As per the recipe I let the cream cheese, eggs, and milk all come to room temperature before proceeding.  I found it very hard to get the cream cheese and eggs mixed into a smooth batter.  There seemed to be little lumps of cream cheese in the mix that would just not blend in.  I decided to keep adding all of the ingredients and then check my consistency at the end.  After adding the evaporated milk, condensed milk, and whole milk they were still there so I strained the mixture to remove them before spooning it into the ramekins. Oh, and another word of warning - I was using my KitchenAid, and even with it on the lowest speed, the mixture sloshed everywhere.  I quickly grabbed my shield guard and they helped a little.  Part of me thinks that it might be easier to make these flans with a hand mixer. My ramekins were a little smaller than the suggested 3 1/2-inch ramekins so I ended up with 12 flans.  The more the merrier!

I found that some of my caramel stuck to the bottom of the ramekins as it had hardened like toffee.  To overcome this problem when plating the flans, I boiled some water and poured it in a shallow bowl.  I then ran a knife around the top of the ramekin to loosen the custard, making sure the knife reaches from the top of the flan all the way to the base.  Then dip the bottom of each ramekin in the hot water for about a minute.  Place a serving plate over the top and, whilst holding on to the plate and the ramekin, turn it upside down.  Shake it hard once and the flan should pop out and the caramel will pour over the sides.  I then used the leftover hot water to soak my ramekins because they are a pain to clean with that hardened toffee in the bottom.  Thank goodness this flan tastes so good so I am willing to do the cleanup it takes afterward.




Vanilla Bean Flan

Ingredients
  • 2 cups sugar
  • 1/4 cup water
  • 12 ounces cream cheese, at room temperature
  • 3 large eggs, at room temperature
  • 1 (14-ounce) can sweetened condensed milk
  • 1 (12-ounce) can evaporated milk
  • 1 1/2 cups milk, at room temperature
  • 1 teaspoon vanilla bean paste (or 2 teaspoons vanilla extract)
Directions
  1. Place the sugar and 1/4 cup of water in a medium saucepan over medium-high heat. Using a pastry brush, stir the sugar occasionally, being careful not to get any grains stuck against the sides of the saucepan, until it has all dissolved. Swirl the saucepan every minute until the sugar becomes a golden reddish-brown, about 10 to 15 minutes. Equally divide the caramel into 10 to 12 (3 1/2-inch) ramekins and set aside.

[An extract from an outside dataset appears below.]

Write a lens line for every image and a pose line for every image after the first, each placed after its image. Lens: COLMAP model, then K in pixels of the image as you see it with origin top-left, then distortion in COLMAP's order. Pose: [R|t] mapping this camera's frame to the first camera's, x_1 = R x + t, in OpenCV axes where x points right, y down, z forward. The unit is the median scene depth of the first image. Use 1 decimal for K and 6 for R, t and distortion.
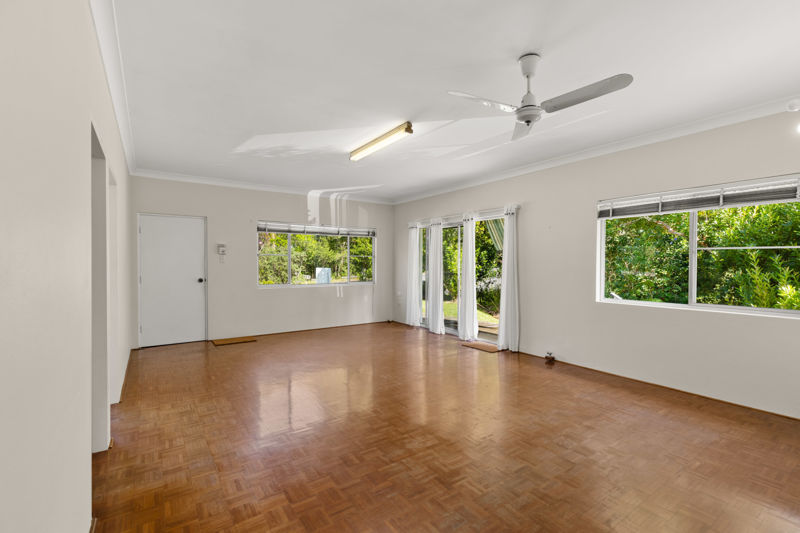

    Preheat your oven to 325 degrees F. 
  2. Using an electric mixer, beat the softened cream cheese with the eggs on low speed to combine. Increase the speed to medium-high and beat until completely incorporated. Add the condensed milk, evaporated milk, whole milk and vanilla paste/extract and continue to beat together until everything is well incorporated, scraping down the sides of the bowl as necessary, about 2 to 3 minutes. 

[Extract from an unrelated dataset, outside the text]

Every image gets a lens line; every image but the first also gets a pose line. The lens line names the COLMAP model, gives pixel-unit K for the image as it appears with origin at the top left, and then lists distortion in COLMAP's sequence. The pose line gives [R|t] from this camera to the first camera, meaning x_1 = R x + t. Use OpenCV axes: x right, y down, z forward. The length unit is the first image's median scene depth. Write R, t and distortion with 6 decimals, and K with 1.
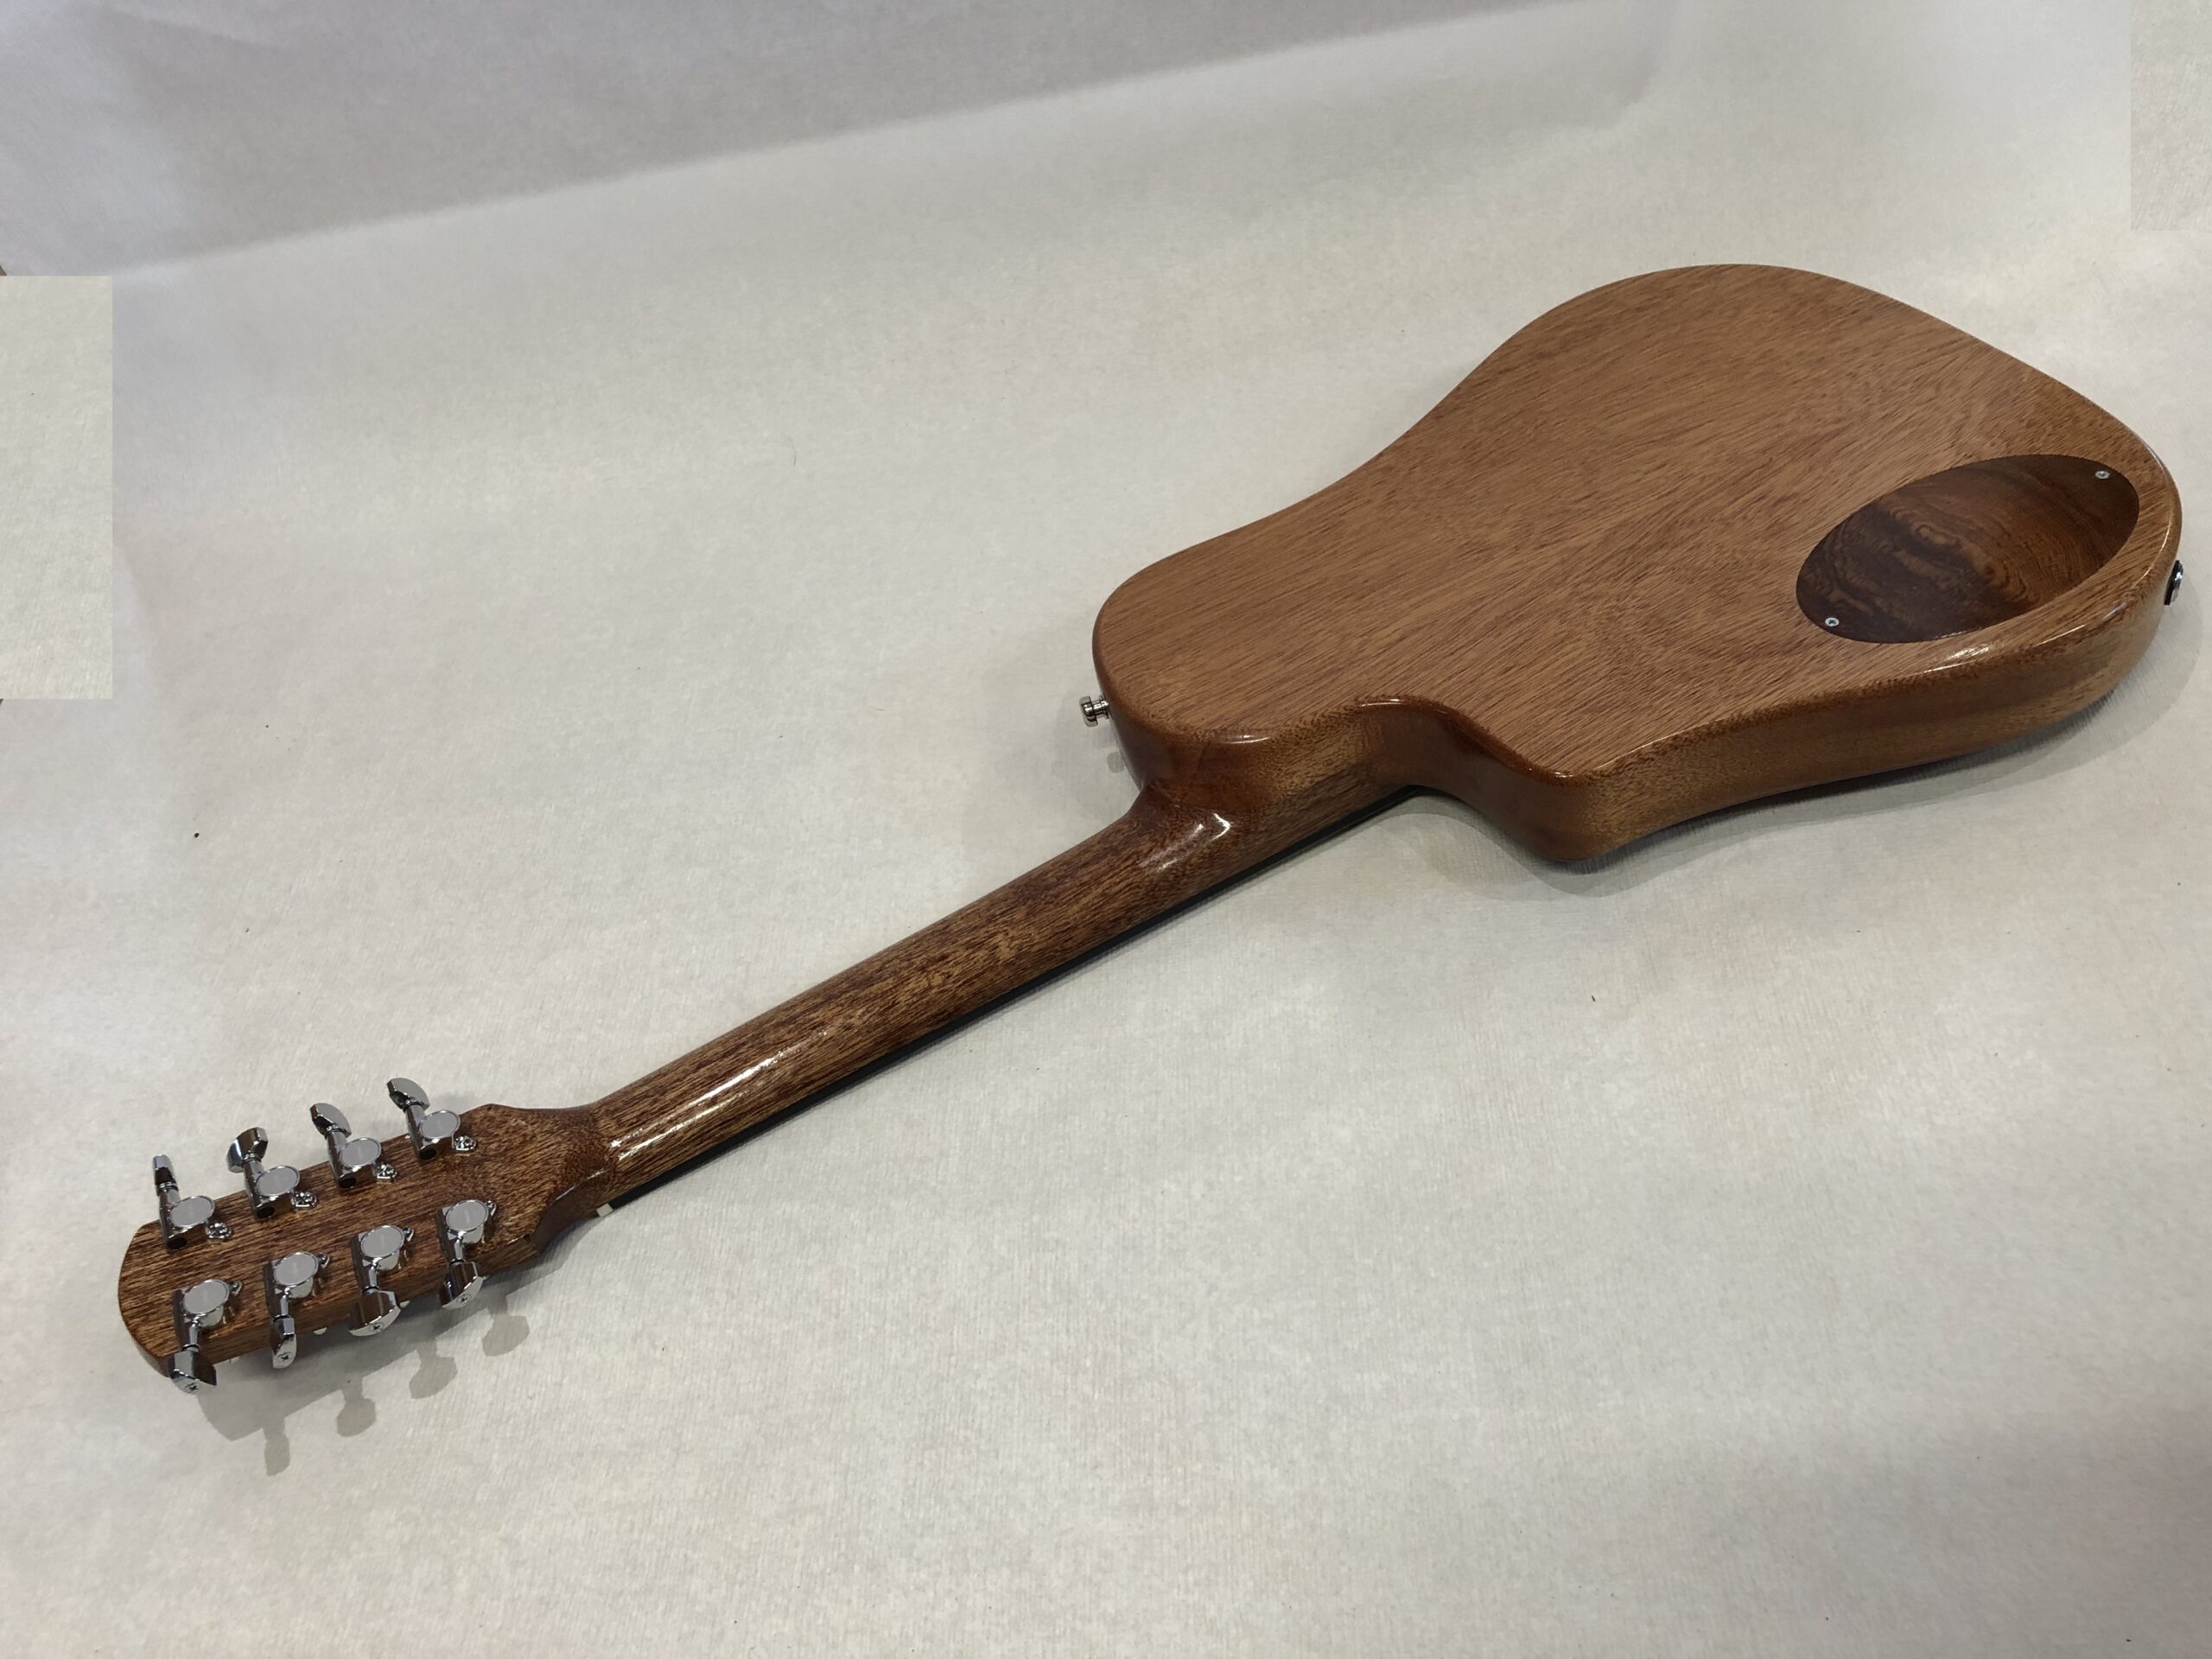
lens RADIAL K [[1773.0, 0, 1106.0], [0, 1773.0, 829.5], [0, 0, 1]] dist [0.033242, 0.000570]
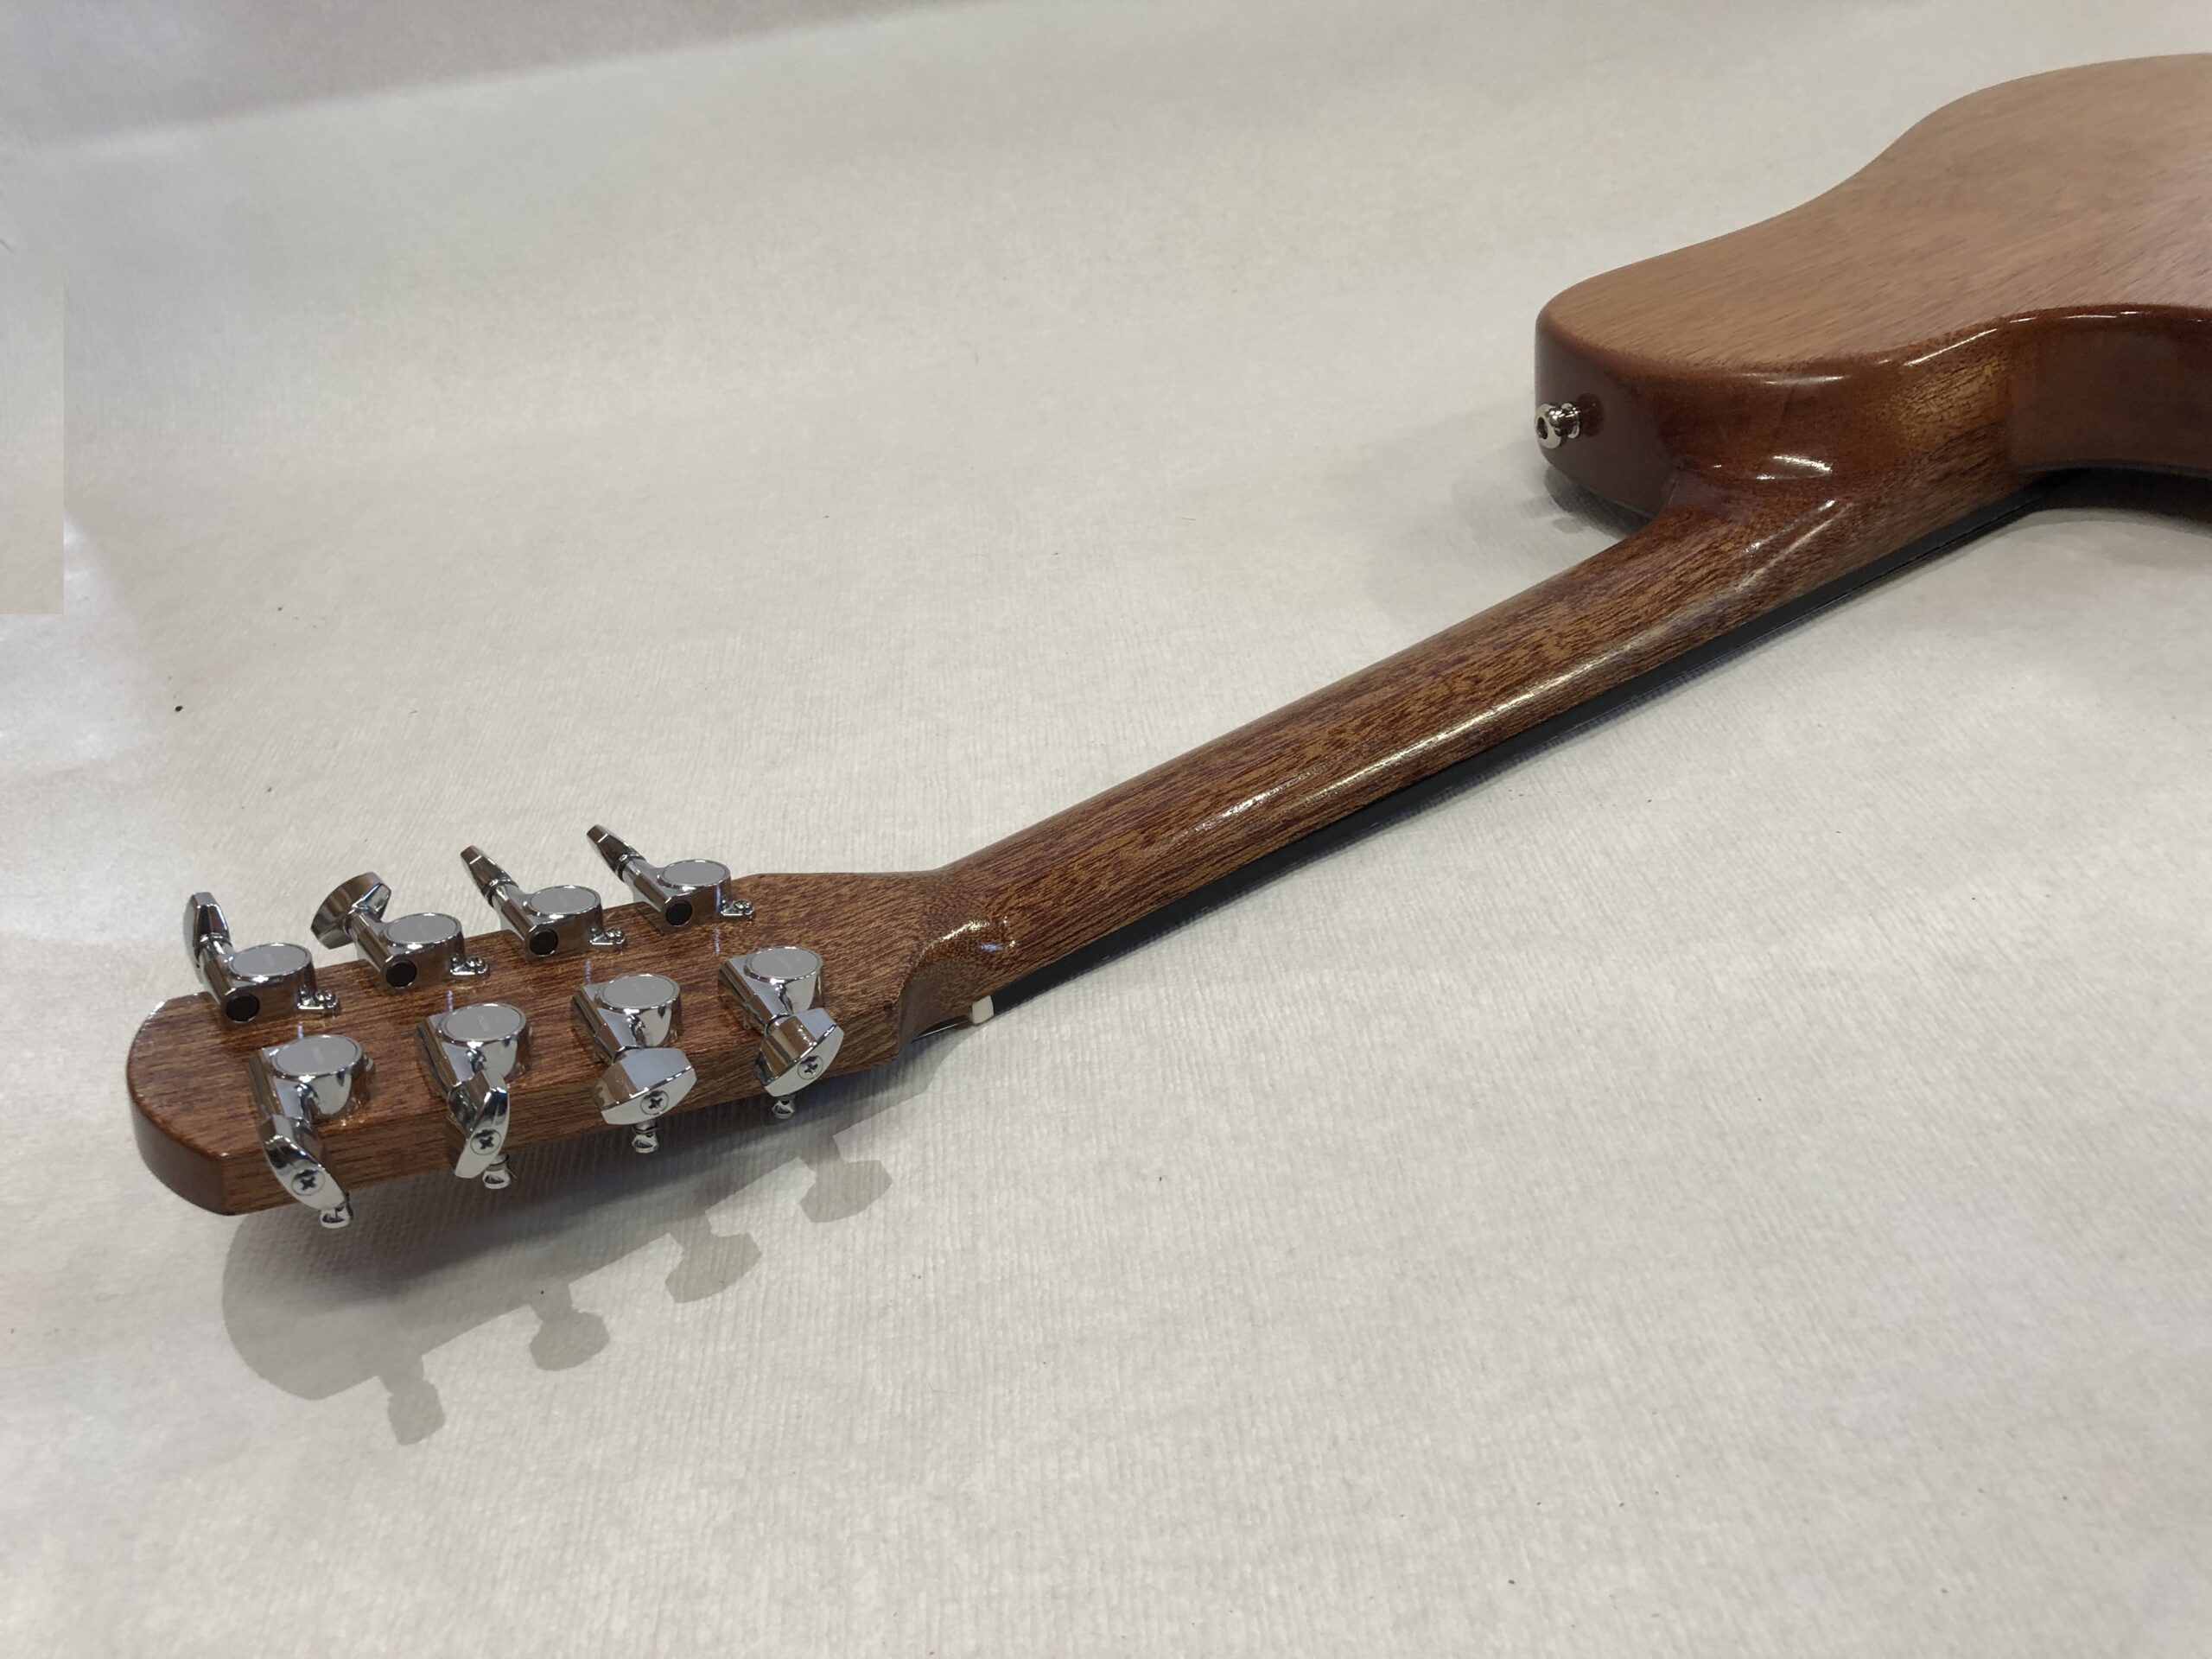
lens RADIAL K [[1811.2, 0, 1106.0], [0, 1811.2, 829.5], [0, 0, 1]] dist [0.021910, -0.003906]
pose [[0.994440, -0.013927, 0.104376, -0.316982], [0.042742, 0.959274, -0.279225, 0.338440], [-0.096236, 0.282134, 0.954536, 0.444052]]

  3. Ladle the custard over the caramel into the ramekins filling them up to 1/2-inch from the rim. Place a kitchen towel in a deep baking dish or roasting pan and place the ramekins in 2 rows on top of the towel. Place the baking dish in the oven and using a pitcher, pour enough hot water into the baking dish to reach halfway up the sides of the ramekins, taking care not to get water in the ramekins. Cover the baking dish tightly with aluminum foil and bake until the flan is just set, about 30 minutes. When you tap the edge of the ramekin the flan should still wobble in the center. 
  4. Carefully remove the baking dish from the oven, remove the foil and let the ramekins cool slightly. Using tongs remove the ramekins from the water and set on a towel to cool for at least 2 hours before serving. 
  5. Once cooled completely, the flan can be refrigerated for up to 3 days before un-molding and serving. To serve, run a thin knife around the inside edge of the ramekin to loosen the flan, and then invert onto a plate. 
Adapted from this recipe by Ingrid Hoffman.